Equity funds boosted industry assets in the latest quarter, with the category average AUM up 23.49 percent (highest rise since September 2010 when AMFI started declaring quarterly average AUM) to its fresh record high of Rs 2.91 trillion, a Crisil release said.

The market, as represented by the CNX Nifty, gained 4.64 percent on hopes of reforms by the new government. The category reported inflows of Rs 17,189 crore in the first two months of the June-September period.

Shorter duration funds, which include money market funds, ultra-short term and short-term debt schemes, reported a rise in assets (consolidated) for a fourth consecutive quarter as investors continued to prefer these categories since they are less sensitive to interest rate uncertainty vis-à-vis longer duration plans, Crisil said.

Consolidated assets of the category rose 8.34 percent to Rs 4.79 trillion.

Assets of fixed maturity plans (FMPs) slipped 4.85 percent to Rs 1.65 trillion from a record high of Rs 1.74 trillion. The fall is an outcome of the change in taxation announced in the July Budget, it said.
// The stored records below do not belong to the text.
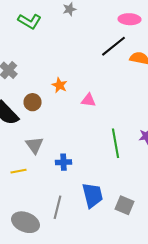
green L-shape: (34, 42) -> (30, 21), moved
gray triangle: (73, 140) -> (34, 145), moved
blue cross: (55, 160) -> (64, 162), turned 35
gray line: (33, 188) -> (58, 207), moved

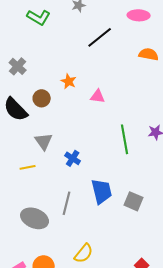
black line: (114, 46) -> (100, 37), moved
blue cross: (64, 162) -> (73, 158), turned 35

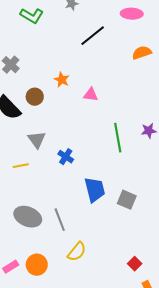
orange semicircle: (149, 54) -> (142, 53), turned -30
gray line: (67, 203) -> (60, 220), moved, turned -35

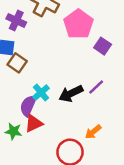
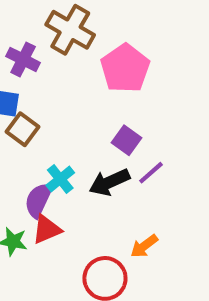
purple square: (103, 46) -> (126, 140), moved

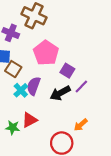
pink pentagon: (125, 68) -> (46, 53), moved
cyan cross: (60, 179) -> (21, 90), moved
purple semicircle: (38, 200) -> (34, 86), moved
Gold exchange traded funds marked their fourth consecutive quarterly fall, slipping 6.65 percent, to Rs 7,698 crore in the July-September period.

The average AUM of direct plans rose 3.85 per cent to Rs 3.53 trillion in the period.

MFs managing the lion share of the industry HDFC Fund, ICICI Prudential and Reliance Mutual Fund - logged highest absolute gains in the September quarter.

HDFC Mutual Fund maintained its No 1 position both in terms of AUM and gain in assets, followed by ICICI Prudential Mutual Fund and Reliance MF.